Em uma primeira viagem a Londres, a diversidade de culturas unidas nos espaços da cidade impressiona. Em quatro dias, confesso, devo ter lidado com mais pessoas de background cultural de outras nacionalidades do que com ingleses “legítimos”, por mais problemática que soe este tipo de delimitação. Se a cidade é movida por forças de origens distintas e a semana masculina de moda se esforça para valorizar o que há de notável em sua indústria local, o raciocínio não poderia ser outro: a miscigenação nas passarelas londrinas é, de longe, a mais eficiente do roteiro das capitais de moda internacionais.
Enquanto marcas de outras cidades se esforçam para quebrar a hegemonia do(a) modelo branco(a), as do circuito londrino estão um passo adiante.

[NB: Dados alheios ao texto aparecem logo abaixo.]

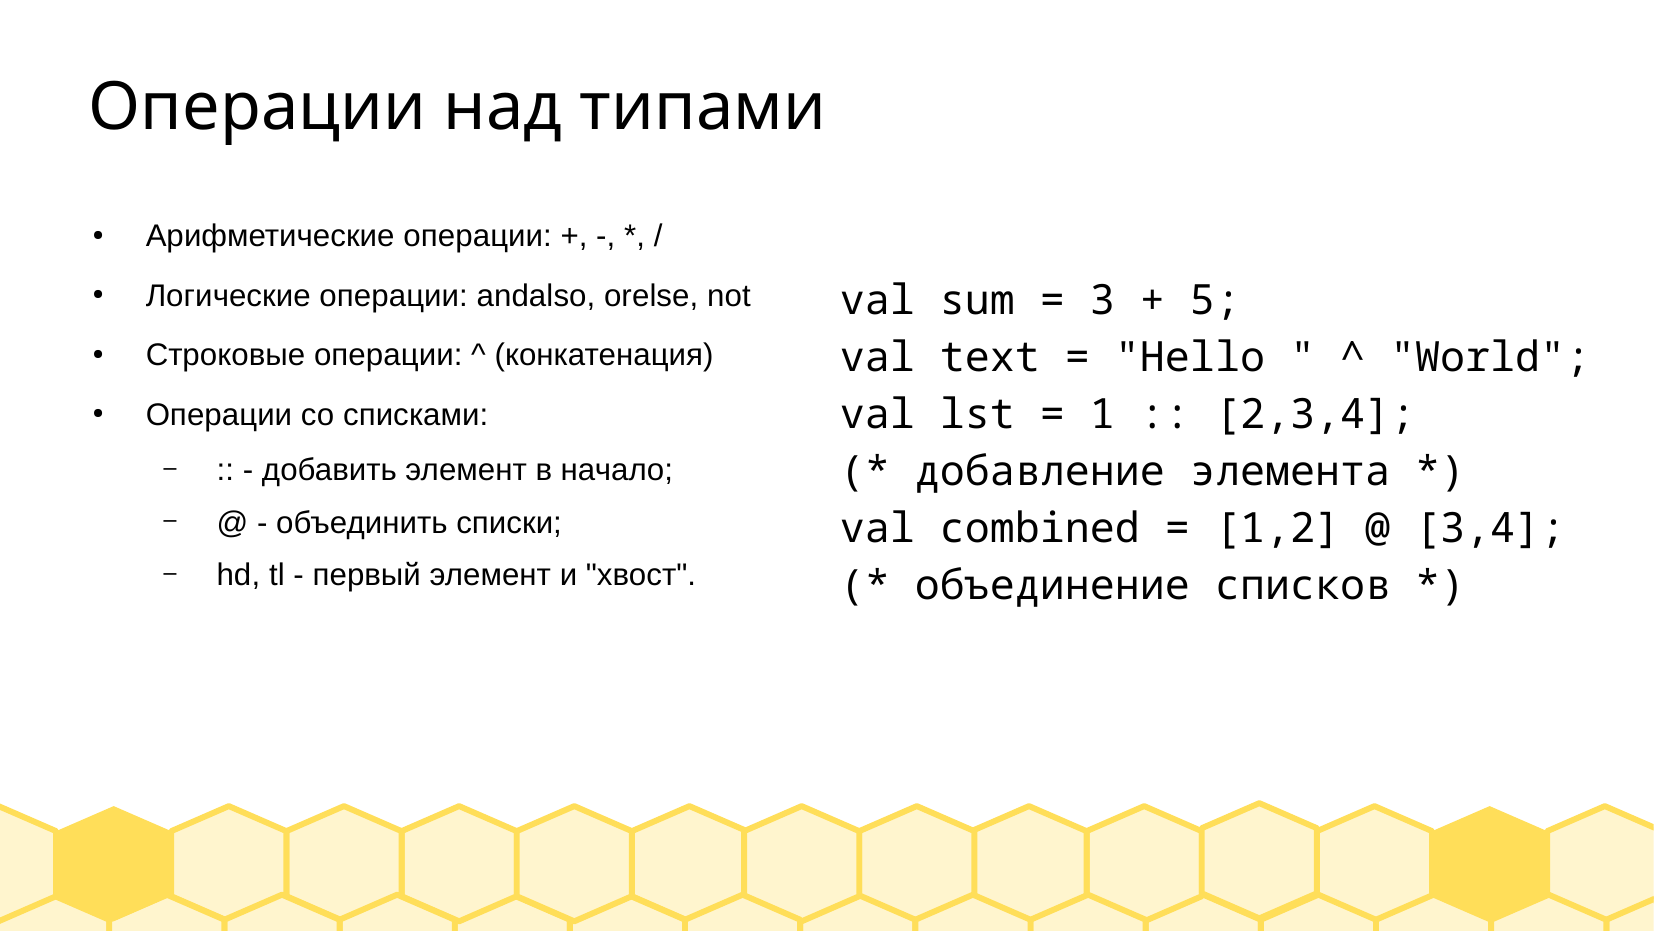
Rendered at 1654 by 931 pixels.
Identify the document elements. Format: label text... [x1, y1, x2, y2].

title Операции над типами [88, 29, 1565, 178]
list Арифметические операции: +, -, *, / Логические операции: andalso, orelse, not Строковые операции: ^ (конкатенация) Операции со списками: :: - добавить элемент в начало; @ - объединить списки; hd, tl - первый элемент и "хвост". [75, 218, 1552, 751]
text_box val sum = 3 + 5; val text = "Hello " ^ "World"; val lst = 1 :: [2,3,4]; (* добавление элемента *) val combined = [1,2] @ [3,4]; (* объединение списков *) [825, 262, 1651, 563]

Não incluem dois modelos negros em tom de obrigatoriedade. Vasculham tipos diferentes através do recrutamento de “homens reais” e de agências além das renomadas, reforçam suas características mais marcantes (ao invés de tentar homogenizá-las) e, talvez o mais importante, assimilam o mix de bagagens culturais distintas em seus trabalhos. #miscigenaçãocomtesão
O trabalho de colher detalhes sobre coleções que fazem questão de explicitar cada uma de suas referências vira um exercício de abertura de olhar. De pesquisa no Google também (risos), dada a área tão delimitada na qual nos situamos pelo vício em receber informações sempre das mesmas fontes.
Como exemplo, pela (enxuta) agenda de grifes paralelas da TRAUM passaram uniformes das novas tribos urbanas (Maharishi), streetwear conectado às turmas dos latinos da Nova York dos anos 70 (Baartmans and Siegel), interpretação bem-humorada, e inclusiva, do cotidiano brasileiro sob olhar gringo (Bobby Abley). Fomos do caldeirão da cultura pop global (Moschino) ao remix dos trajes dos cultivadores de arroz na China (Chen Peng), todos representados por modelos tão distintos quanto suas referências.
Mais do que só variedade de inspiração, estes trabalhos ressoam de forma significativa por estarem situados em uma semana de moda aberta ao público ao seu redor, tanto no nível das ideias e da representatividade quanto fisicamente. A grande maioria dos desfiles da temporada masculina de Londres conta com entrada para standing, fila da turma sem-convite que assiste às apresentações em pé, e recebe atenção tanto da mídia principal quanto da rede da “nova imprensa de moda”, bloggers e fotógrafos de estilo, presentes em peso (e bem recebidos) por todas as atividades do calendário oficial.
Com o trabalho focado do British Council of Fashion e a esperteza de seus criadores, Londres não pode mais ser reconhecida apenas pela tradição histórica de sua alfaiataria ou pela inovação em sua vertente mais jovem e animada. Atenta à inclusão do universo vasto dos consumidores das imagens (e produtos) que saem de suas passarelas, a capital britânica já está pronta para exportar também um formato de apresentação de coleções que começa a dar conta dos novos tempos. Só falta quem o compre.